Chart interpretation exercises
--- START ---

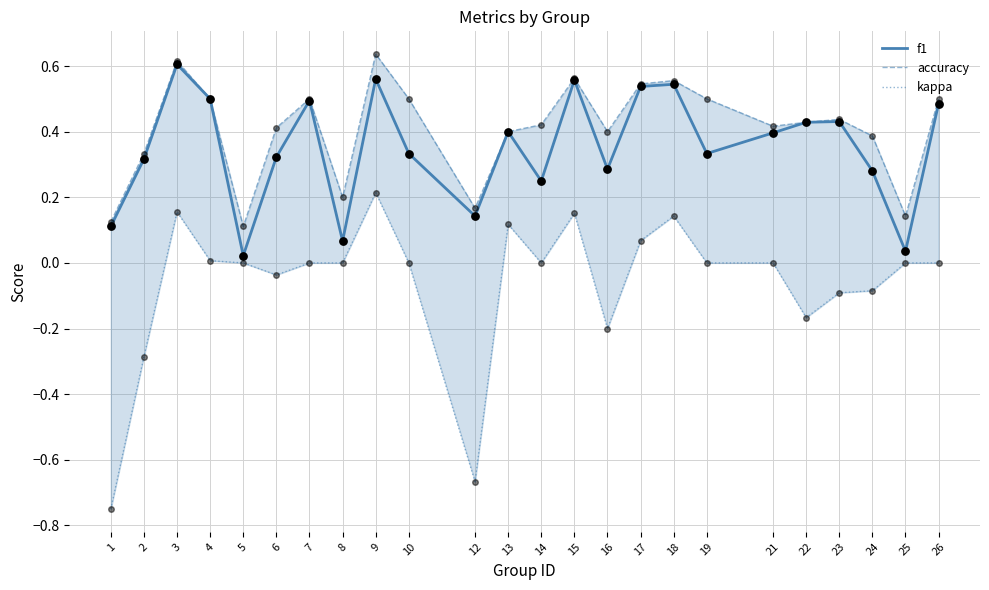

At which category is the sum across all series the highest?

9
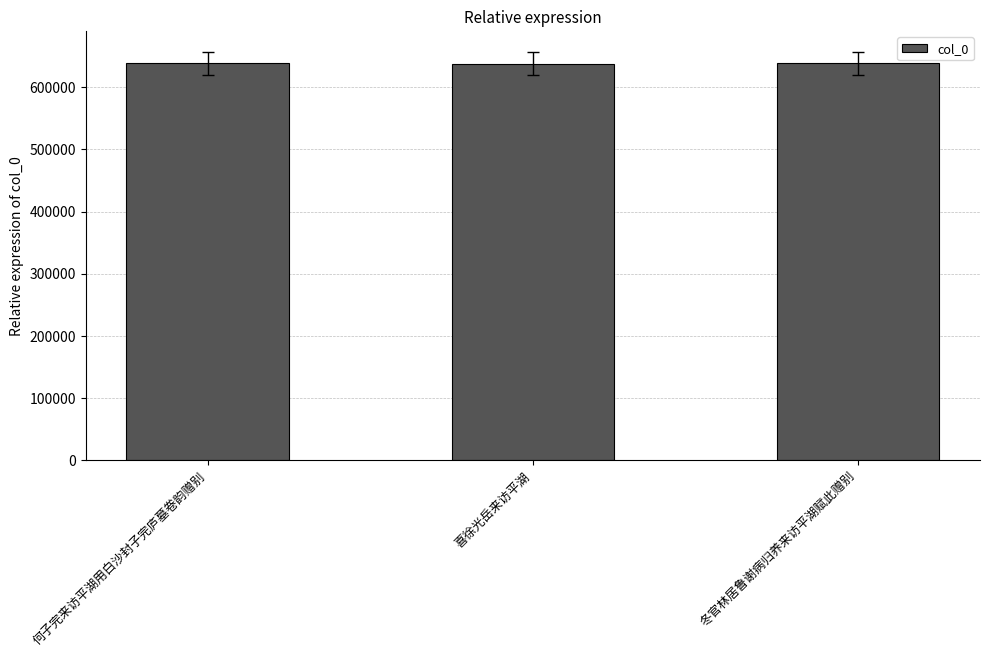

The value at 喜徐光岳来访平湖 is 638222. True or false?

True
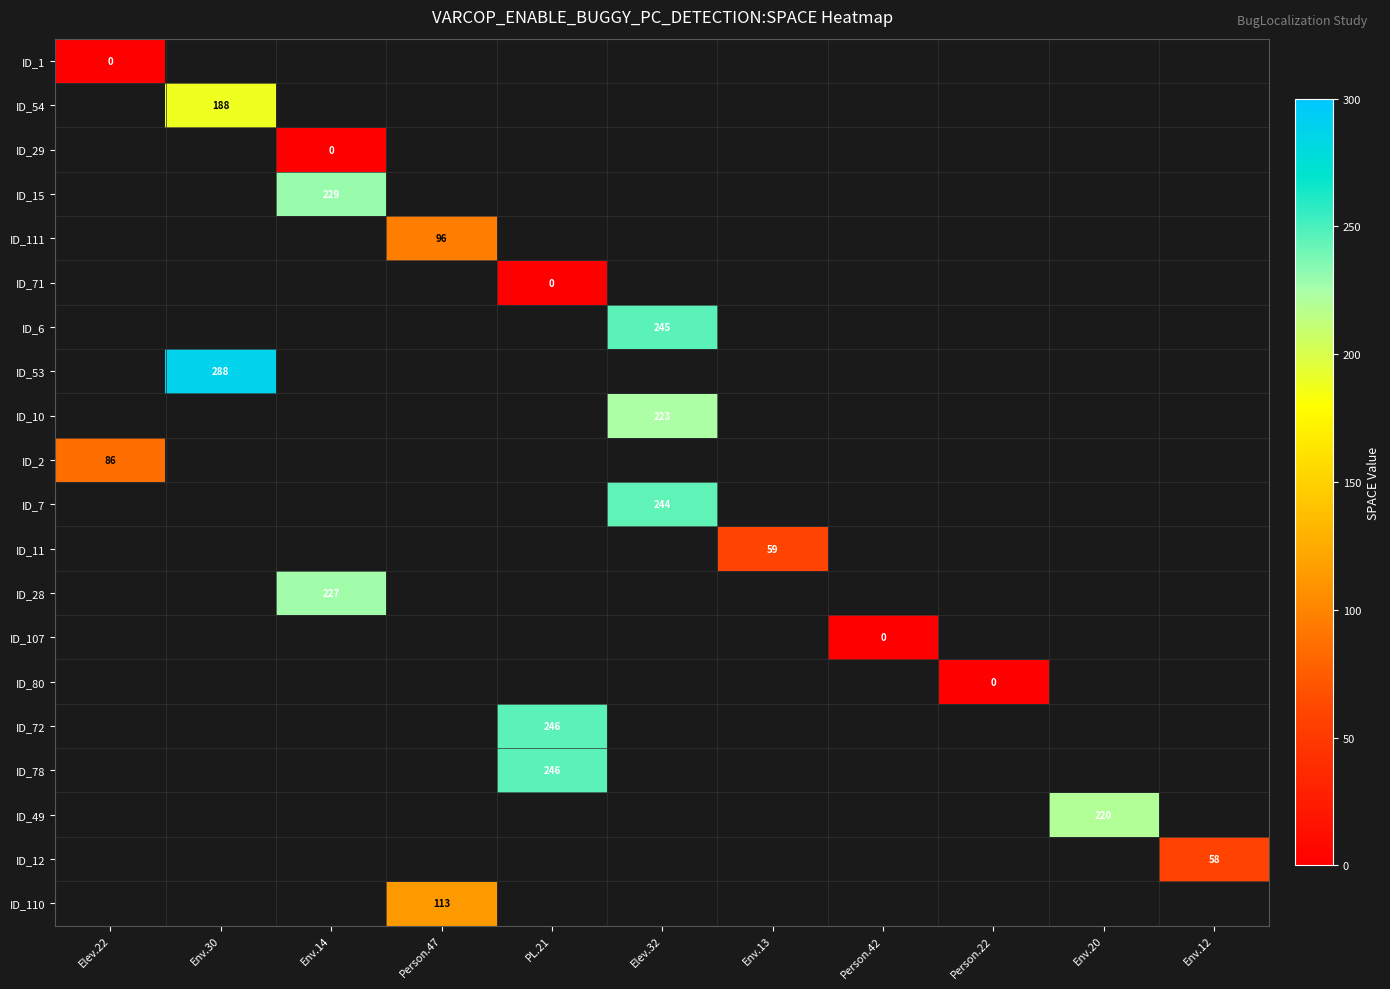

At how many categories does at least one series exceed 270?

1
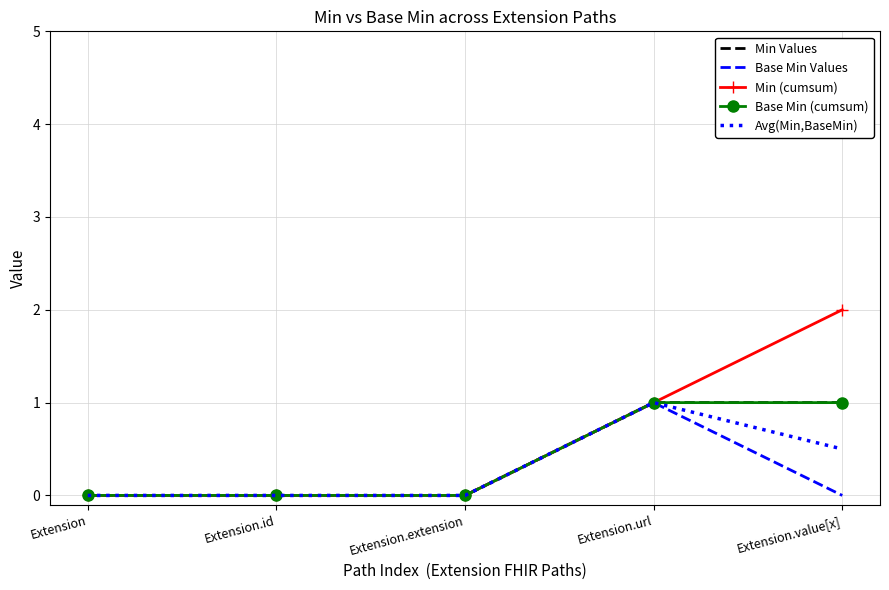

Which series has the largest range (max minus min)?

Min (cumsum)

--- END ---

◆ EXERCISE
Rewrite all of the material above, replacing every instance of "series" with "data series" and keeping everything else the same. Leave out the pictures.

◆ TASK SOLUTION
At which category is the sum across all data series the highest?

9

The value at 喜徐光岳来访平湖 is 638222. True or false?

True

At how many categories does at least one data series exceed 270?

1

Which data series has the largest range (max minus min)?

Min (cumsum)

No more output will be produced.